• Exercise prompt: Please copy, without any change, the lines in the items below that run from the line containing "Il linguaggio estetico della" through the line containing "Mehr anzeigen (20)", including both of those lines.

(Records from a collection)

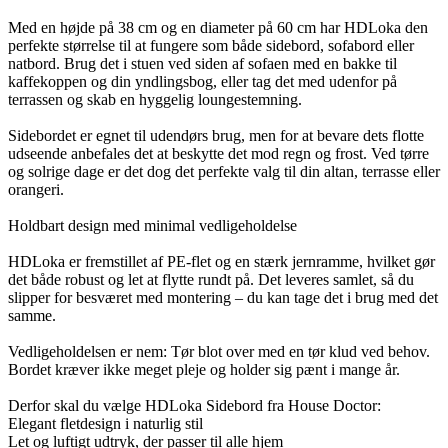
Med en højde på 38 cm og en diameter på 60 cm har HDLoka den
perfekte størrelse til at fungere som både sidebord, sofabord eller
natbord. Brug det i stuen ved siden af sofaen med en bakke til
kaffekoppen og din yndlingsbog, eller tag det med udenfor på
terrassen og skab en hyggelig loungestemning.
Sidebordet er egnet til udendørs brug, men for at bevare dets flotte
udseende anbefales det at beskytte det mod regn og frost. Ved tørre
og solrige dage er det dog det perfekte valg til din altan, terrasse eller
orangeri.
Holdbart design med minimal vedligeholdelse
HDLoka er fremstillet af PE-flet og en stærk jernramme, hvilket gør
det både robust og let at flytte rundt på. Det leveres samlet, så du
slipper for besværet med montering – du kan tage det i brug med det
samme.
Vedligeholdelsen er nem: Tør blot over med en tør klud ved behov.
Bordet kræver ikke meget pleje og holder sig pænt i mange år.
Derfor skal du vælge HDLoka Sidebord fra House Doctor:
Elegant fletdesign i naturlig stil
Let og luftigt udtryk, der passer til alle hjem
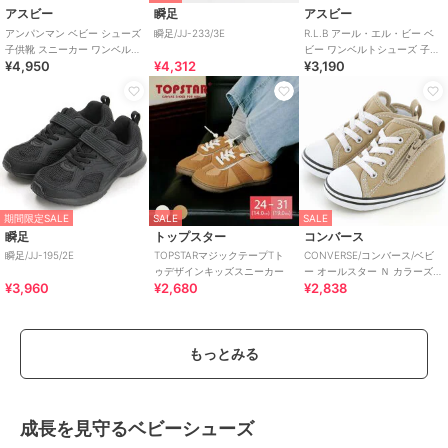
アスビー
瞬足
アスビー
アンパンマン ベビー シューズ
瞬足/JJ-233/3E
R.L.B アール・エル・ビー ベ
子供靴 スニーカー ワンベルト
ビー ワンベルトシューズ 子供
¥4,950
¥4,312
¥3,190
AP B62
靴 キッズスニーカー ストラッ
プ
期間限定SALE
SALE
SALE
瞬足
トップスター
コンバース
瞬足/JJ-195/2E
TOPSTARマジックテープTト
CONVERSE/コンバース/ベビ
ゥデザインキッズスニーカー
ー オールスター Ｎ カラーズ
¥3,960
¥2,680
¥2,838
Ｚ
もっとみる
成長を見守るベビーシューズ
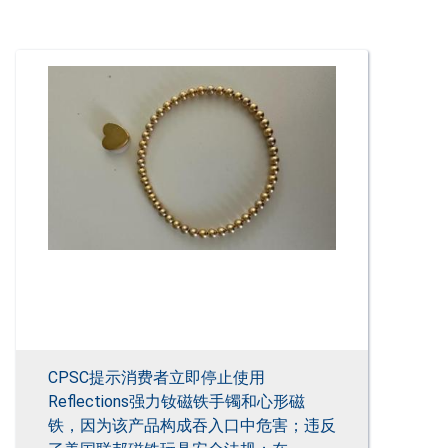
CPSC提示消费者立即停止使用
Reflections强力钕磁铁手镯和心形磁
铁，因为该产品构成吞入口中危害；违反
* * *
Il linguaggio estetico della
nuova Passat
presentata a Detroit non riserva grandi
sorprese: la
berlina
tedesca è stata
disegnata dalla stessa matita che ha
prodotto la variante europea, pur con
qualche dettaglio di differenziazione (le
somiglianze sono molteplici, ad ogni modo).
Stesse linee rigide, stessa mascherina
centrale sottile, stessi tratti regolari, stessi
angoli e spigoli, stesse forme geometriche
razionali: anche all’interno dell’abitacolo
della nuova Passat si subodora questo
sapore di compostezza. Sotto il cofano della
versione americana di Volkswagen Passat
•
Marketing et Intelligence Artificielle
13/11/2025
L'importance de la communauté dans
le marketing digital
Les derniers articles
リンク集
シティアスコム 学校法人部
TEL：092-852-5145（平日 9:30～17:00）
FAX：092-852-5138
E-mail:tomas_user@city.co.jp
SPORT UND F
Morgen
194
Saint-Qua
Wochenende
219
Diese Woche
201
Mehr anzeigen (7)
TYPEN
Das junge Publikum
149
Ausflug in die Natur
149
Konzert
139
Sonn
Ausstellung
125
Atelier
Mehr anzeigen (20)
...
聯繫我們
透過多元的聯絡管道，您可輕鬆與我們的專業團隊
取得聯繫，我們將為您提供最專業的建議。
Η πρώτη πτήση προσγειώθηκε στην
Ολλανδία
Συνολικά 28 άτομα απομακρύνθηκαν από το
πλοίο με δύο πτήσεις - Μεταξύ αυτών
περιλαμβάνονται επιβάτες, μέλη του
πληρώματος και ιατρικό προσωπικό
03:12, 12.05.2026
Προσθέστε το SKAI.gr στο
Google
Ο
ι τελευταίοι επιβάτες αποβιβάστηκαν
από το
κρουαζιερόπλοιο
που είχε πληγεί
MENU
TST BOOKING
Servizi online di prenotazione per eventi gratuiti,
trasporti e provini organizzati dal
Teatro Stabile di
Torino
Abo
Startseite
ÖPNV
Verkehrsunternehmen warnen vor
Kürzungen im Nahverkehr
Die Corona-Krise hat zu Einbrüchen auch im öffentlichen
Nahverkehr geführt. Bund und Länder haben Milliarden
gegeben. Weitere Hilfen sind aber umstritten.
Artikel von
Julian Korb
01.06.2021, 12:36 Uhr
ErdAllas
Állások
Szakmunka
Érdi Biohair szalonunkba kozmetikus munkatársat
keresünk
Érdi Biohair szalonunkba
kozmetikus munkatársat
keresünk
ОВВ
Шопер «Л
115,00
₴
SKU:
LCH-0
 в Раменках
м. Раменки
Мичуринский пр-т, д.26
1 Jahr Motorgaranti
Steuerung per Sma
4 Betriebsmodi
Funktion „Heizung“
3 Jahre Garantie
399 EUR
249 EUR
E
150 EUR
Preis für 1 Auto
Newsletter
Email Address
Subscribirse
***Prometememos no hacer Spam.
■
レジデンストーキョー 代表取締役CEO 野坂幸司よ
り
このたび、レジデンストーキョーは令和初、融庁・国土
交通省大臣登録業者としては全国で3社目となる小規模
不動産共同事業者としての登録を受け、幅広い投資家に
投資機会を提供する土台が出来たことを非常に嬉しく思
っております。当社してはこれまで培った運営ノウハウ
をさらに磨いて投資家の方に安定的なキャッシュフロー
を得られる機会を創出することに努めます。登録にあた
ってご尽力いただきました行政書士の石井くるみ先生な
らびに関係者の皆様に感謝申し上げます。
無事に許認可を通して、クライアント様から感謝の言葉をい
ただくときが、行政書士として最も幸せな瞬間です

• Exercise answer:
Il linguaggio estetico della
nuova Passat
presentata a Detroit non riserva grandi
sorprese: la
berlina
tedesca è stata
disegnata dalla stessa matita che ha
prodotto la variante europea, pur con
qualche dettaglio di differenziazione (le
somiglianze sono molteplici, ad ogni modo).
Stesse linee rigide, stessa mascherina
centrale sottile, stessi tratti regolari, stessi
angoli e spigoli, stesse forme geometriche
razionali: anche all’interno dell’abitacolo
della nuova Passat si subodora questo
sapore di compostezza. Sotto il cofano della
versione americana di Volkswagen Passat
•
Marketing et Intelligence Artificielle
13/11/2025
L'importance de la communauté dans
le marketing digital
Les derniers articles
リンク集
シティアスコム 学校法人部
TEL：092-852-5145（平日 9:30～17:00）
FAX：092-852-5138
E-mail:tomas_user@city.co.jp
SPORT UND F
Morgen
194
Saint-Qua
Wochenende
219
Diese Woche
201
Mehr anzeigen (7)
TYPEN
Das junge Publikum
149
Ausflug in die Natur
149
Konzert
139
Sonn
Ausstellung
125
Atelier
Mehr anzeigen (20)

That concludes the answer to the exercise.